VORLIEGENDER TEXT ▸
82 San Pedro Pt. 2 – Unterricht am dreckigen See und die Indianernase

Ein paar Tage nach der Trekking Tour habe ich mich in einen Chicken Bus gesetzt und bin nach San Pedro gefahren. Direkt nach Ankunft habe ich mir eine Schule gesucht, um einen Tag später mit dem Unterricht zu beginnen und bei einer Gastfamilie wohnen zu können. Wegen des anstehenden Unabhängigkeitstages am 15. September wollte ich sicher gehen, dass ich einen Schlafplatz habe. In Xela waren die Hostels nämlich ausgebucht.

Und jetzt sitze ich hier in einem herrlichen Garten und habe meine ersten Unterrichtsstunden.

Schule

Schule

Zusätzlich zum Unterricht bin ich bei einer Gastfamilie untergebracht, um mehr zu üben und außerdem ermöglicht es mir interessante Einblicke in die guatemaltekische Kultur. Das Zimmer das ich hier beziehe ist super. Groß, sauber und ein ordentliches Bett. Außerdem ist es die beste Internetverbindung, die ich bisher in Guatemala hatte.

Meine Gastfamilie besteht aus Enli und ihren zwei Söhnen Caleb 6, Fredi 13, ihrer Tochter Enli 23 und deren Mann Edgar und der kleine Zoe 4. Die Tochter und ihre Familie lerne ich aber erst am Ende der ersten Woche kennen. Da sie dann erst aus Xela gekommen sind. Wo der Vater der Kinder ist habe ich nie erfahren, habe ich auch nie gefragt.

Die Strukturen sind relativ klar und überraschen mich jetzt auch nicht besonders in der lateinamerikanischen Machogesellschaft. Die Jungs machen gar nix und die Mama bzw. die Tochter kümmern sich um alles. Caleb ist ein Energiebolzen und stellt das ganze Haus auf den Kopf. Er hat eigentlich Narrenfreiheit. Fredi der größere ist ziemlich introvertiert und schüchtern. Deshalb unterhalte ich mich am meisten mit der Mutter des Hauses. Aber sie hat, wie wohl die meisten hier, ihr Glück in Gott gefunden und ist daher viel damit beschäftigt in die Kirche zu gehen.

ANFRAGE 1 ▸ Zitiere aus den Einträgen wortgetreu alle Zeilen vom Anfang der Einträge bis einschließlich der Zeile, die "Ce buget va avea Uniunea Europeană în" enthält.

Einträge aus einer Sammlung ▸
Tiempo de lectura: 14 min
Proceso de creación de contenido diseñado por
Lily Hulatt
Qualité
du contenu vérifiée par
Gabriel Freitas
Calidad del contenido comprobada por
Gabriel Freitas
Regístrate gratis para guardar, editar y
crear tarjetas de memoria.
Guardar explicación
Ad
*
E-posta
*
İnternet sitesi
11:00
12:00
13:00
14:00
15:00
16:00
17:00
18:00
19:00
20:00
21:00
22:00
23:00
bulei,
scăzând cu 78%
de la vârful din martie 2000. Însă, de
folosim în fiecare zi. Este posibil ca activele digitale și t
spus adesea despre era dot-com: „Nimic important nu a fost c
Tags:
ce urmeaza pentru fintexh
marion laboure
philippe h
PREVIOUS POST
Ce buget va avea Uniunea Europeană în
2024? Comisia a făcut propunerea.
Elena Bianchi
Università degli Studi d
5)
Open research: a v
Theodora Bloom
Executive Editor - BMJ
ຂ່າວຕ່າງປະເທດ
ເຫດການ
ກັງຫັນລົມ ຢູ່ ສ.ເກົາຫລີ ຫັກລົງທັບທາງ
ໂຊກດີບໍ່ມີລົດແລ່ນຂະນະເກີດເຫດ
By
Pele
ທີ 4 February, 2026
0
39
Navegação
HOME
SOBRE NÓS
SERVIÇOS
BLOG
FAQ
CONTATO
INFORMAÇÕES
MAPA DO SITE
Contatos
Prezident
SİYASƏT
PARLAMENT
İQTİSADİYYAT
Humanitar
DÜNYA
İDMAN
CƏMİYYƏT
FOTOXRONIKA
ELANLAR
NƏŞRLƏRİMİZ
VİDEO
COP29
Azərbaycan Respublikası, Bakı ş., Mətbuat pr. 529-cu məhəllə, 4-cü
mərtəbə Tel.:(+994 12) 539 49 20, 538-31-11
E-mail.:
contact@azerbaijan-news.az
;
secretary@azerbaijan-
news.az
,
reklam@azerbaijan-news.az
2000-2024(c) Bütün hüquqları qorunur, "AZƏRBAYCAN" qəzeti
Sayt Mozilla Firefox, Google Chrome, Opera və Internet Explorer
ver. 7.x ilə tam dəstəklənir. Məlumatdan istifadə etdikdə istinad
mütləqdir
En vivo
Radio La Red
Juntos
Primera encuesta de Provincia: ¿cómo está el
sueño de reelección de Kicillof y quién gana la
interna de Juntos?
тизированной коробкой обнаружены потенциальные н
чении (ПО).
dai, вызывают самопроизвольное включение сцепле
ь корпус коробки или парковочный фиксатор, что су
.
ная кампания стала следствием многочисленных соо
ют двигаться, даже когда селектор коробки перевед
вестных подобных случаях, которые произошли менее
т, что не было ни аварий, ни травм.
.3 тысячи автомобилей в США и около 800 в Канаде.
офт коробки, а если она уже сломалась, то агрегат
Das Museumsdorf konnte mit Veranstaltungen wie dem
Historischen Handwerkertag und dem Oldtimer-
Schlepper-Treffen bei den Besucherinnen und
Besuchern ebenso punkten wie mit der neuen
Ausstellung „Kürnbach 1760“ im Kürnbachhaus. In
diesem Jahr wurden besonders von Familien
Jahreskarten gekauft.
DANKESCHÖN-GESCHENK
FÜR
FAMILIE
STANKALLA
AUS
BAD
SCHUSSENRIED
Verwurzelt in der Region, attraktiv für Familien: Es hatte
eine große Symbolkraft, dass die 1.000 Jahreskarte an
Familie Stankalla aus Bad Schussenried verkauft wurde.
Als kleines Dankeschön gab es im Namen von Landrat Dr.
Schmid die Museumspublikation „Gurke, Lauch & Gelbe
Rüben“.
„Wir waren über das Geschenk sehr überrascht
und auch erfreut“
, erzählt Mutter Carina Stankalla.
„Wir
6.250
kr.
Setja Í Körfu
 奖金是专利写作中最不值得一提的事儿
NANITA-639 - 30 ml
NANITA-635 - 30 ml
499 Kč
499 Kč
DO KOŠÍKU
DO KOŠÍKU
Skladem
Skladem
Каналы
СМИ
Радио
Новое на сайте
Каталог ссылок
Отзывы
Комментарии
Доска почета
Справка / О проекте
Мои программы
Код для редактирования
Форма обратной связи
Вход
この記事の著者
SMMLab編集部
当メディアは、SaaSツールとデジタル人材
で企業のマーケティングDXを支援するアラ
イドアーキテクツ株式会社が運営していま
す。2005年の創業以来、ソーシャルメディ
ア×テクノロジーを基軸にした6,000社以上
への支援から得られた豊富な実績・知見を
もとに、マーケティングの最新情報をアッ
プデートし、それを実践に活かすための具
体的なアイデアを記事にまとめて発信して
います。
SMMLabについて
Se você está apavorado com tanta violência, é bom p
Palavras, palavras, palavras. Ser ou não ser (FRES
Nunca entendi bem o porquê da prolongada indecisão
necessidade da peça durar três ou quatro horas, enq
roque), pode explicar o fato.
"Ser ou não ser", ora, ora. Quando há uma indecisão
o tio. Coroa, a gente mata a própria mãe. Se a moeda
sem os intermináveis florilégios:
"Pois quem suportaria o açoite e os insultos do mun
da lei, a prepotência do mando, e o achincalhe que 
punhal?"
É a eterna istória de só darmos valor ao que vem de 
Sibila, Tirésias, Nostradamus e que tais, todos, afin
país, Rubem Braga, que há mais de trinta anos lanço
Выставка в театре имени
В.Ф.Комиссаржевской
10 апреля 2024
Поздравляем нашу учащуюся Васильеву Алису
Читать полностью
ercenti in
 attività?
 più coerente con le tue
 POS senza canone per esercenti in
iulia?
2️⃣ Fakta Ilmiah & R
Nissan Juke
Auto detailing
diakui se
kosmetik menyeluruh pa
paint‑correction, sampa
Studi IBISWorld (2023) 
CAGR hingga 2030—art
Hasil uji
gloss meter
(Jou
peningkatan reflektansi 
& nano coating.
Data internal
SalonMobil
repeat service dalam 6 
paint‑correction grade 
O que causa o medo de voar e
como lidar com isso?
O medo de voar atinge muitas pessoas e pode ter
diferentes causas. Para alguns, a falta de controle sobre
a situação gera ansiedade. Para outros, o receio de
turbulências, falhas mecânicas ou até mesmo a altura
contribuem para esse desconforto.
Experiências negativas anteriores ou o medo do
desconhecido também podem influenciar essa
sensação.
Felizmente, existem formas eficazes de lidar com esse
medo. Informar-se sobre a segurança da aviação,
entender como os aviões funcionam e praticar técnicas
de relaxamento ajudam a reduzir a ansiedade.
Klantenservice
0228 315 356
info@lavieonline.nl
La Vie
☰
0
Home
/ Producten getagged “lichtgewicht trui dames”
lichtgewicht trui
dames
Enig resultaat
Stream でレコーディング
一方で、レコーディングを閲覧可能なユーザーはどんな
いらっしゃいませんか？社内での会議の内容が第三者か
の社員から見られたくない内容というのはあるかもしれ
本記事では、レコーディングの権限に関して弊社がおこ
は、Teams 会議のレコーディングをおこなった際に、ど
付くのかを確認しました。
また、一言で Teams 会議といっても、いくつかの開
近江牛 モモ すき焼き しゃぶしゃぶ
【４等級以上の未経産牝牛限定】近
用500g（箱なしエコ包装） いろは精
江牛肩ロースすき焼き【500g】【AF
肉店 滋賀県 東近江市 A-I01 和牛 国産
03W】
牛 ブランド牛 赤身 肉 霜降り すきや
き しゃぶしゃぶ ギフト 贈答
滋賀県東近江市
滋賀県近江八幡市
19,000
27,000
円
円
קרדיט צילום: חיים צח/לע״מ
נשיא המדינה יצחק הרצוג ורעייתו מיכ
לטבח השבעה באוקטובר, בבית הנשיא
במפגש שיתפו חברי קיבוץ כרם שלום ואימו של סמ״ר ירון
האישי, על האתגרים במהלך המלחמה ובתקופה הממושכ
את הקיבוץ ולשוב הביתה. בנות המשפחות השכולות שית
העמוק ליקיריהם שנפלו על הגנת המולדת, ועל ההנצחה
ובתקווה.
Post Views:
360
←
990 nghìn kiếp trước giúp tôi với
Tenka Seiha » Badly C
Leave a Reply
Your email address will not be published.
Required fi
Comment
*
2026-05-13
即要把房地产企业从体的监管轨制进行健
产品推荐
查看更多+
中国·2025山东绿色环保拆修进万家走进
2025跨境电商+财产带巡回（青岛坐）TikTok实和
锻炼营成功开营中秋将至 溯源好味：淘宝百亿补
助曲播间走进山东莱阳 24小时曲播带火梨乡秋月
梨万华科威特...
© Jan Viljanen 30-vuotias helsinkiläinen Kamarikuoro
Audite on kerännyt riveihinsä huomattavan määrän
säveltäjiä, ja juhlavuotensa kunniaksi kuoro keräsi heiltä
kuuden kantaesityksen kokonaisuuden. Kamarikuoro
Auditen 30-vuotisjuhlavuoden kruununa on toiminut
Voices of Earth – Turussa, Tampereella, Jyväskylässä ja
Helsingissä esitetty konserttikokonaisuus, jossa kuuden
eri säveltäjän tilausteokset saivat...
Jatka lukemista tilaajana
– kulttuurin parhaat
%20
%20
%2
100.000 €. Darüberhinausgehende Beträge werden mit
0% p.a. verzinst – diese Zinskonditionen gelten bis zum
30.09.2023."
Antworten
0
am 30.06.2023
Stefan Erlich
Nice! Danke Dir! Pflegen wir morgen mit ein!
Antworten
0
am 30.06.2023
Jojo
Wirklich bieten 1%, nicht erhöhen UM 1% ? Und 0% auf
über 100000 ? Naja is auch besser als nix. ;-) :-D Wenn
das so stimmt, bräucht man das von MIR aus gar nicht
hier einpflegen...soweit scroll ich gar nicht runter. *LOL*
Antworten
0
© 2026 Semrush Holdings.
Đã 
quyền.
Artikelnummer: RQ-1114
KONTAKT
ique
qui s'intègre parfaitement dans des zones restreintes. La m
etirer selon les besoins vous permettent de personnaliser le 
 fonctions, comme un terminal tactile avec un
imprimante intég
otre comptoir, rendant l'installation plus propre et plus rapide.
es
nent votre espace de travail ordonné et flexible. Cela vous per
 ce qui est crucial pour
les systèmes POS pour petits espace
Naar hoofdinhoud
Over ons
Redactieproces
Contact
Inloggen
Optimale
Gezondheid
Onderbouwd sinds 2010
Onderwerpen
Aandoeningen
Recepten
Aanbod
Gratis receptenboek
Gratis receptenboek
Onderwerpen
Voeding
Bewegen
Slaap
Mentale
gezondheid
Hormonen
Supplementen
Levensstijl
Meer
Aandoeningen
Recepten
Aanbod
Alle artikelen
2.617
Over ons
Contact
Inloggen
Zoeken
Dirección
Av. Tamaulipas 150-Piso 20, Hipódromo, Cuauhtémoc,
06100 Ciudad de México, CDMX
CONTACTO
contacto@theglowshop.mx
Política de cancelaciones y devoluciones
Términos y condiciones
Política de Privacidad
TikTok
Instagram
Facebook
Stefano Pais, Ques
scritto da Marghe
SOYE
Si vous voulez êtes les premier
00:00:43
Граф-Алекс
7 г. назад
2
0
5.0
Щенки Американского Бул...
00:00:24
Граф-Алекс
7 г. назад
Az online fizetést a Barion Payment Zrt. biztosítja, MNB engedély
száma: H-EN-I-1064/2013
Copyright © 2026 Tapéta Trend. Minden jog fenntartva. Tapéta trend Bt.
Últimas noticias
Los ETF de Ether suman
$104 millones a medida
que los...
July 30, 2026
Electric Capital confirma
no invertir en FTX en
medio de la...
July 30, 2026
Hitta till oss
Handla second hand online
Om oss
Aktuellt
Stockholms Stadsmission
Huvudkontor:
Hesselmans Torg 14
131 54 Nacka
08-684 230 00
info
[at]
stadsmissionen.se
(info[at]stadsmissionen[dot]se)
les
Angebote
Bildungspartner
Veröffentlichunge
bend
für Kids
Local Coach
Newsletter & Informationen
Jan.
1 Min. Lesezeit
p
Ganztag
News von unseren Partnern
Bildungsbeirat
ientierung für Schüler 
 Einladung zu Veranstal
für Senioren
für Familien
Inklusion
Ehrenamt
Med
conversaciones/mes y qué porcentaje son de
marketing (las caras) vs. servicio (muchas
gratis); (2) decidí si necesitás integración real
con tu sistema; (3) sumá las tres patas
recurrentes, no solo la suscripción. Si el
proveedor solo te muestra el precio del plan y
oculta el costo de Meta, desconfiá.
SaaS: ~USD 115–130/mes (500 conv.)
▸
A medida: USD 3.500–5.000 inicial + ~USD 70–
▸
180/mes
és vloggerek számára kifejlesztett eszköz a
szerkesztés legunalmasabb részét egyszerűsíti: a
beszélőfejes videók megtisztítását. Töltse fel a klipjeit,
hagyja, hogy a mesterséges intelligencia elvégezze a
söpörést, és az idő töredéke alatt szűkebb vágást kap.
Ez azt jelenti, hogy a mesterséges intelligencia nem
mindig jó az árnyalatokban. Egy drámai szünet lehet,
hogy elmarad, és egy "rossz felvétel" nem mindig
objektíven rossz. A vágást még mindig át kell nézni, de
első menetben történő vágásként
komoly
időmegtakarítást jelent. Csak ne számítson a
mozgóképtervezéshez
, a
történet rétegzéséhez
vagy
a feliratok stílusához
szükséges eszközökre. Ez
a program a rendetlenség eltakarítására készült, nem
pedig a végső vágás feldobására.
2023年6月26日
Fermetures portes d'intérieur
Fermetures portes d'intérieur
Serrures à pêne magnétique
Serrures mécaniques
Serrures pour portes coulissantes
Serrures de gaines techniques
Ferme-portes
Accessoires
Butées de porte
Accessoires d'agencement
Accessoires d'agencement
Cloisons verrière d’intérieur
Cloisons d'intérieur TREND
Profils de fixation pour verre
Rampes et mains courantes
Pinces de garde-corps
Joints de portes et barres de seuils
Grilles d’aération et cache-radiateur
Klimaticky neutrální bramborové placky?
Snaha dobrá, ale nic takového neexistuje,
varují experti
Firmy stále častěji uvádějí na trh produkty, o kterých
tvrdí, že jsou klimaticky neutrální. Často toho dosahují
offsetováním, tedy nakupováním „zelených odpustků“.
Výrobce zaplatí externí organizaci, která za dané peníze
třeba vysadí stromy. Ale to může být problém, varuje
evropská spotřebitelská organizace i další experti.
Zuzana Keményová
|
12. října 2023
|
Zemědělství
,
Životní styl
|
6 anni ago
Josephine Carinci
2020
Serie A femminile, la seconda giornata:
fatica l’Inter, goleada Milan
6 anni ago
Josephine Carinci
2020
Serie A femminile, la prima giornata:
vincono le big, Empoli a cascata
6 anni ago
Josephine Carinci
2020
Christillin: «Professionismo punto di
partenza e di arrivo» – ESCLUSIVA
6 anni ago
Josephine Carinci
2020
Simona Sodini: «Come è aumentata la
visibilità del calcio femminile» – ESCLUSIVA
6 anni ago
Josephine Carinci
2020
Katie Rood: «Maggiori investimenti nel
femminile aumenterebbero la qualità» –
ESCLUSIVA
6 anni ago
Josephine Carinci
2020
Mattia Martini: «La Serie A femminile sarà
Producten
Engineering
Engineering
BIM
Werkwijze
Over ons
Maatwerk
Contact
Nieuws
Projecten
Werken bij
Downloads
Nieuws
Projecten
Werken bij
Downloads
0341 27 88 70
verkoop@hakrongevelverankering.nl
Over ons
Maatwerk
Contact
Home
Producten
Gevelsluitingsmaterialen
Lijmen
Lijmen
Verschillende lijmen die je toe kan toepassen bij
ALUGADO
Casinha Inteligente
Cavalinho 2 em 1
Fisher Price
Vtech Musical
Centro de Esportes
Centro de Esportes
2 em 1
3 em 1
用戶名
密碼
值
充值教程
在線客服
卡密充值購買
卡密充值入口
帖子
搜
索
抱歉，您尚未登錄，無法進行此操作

ANFRAGE 2 ▸ Prüfe, ob die folgenden Aussagen mit dem Reisebericht über San Pedro übereinstimmen, und antworte jeweils mit Ja oder Nein sowie den entscheidenden Worten des Berichts als wörtlichem Zitat: (a) Die Fahrt nach San Pedro erfolgte mit einem Chicken Bus. (b) Fredi ist der jüngere der beiden Söhne. (c) Die Tochter und ihre Familie waren schon bei der Ankunft im Haus.

ERGEBNIS 1 ▸
Tiempo de lectura: 14 min
Proceso de creación de contenido diseñado por
Lily Hulatt
Qualité
du contenu vérifiée par
Gabriel Freitas
Calidad del contenido comprobada por
Gabriel Freitas
Regístrate gratis para guardar, editar y
crear tarjetas de memoria.
Guardar explicación
Ad
*
E-posta
*
İnternet sitesi
11:00
12:00
13:00
14:00
15:00
16:00
17:00
18:00
19:00
20:00
21:00
22:00
23:00
bulei,
scăzând cu 78%
de la vârful din martie 2000. Însă, de
folosim în fiecare zi. Este posibil ca activele digitale și t
spus adesea despre era dot-com: „Nimic important nu a fost c
Tags:
ce urmeaza pentru fintexh
marion laboure
philippe h
PREVIOUS POST
Ce buget va avea Uniunea Europeană în

ERGEBNIS 2 ▸
(a) Ja: „habe ich mich in einen Chicken Bus gesetzt und bin nach San Pedro gefahren“
(b) Nein: „Fredi der größere ist ziemlich introvertiert und schüchtern“
(c) Nein: „Die Tochter und ihre Familie lerne ich aber erst am Ende der ersten Woche kennen“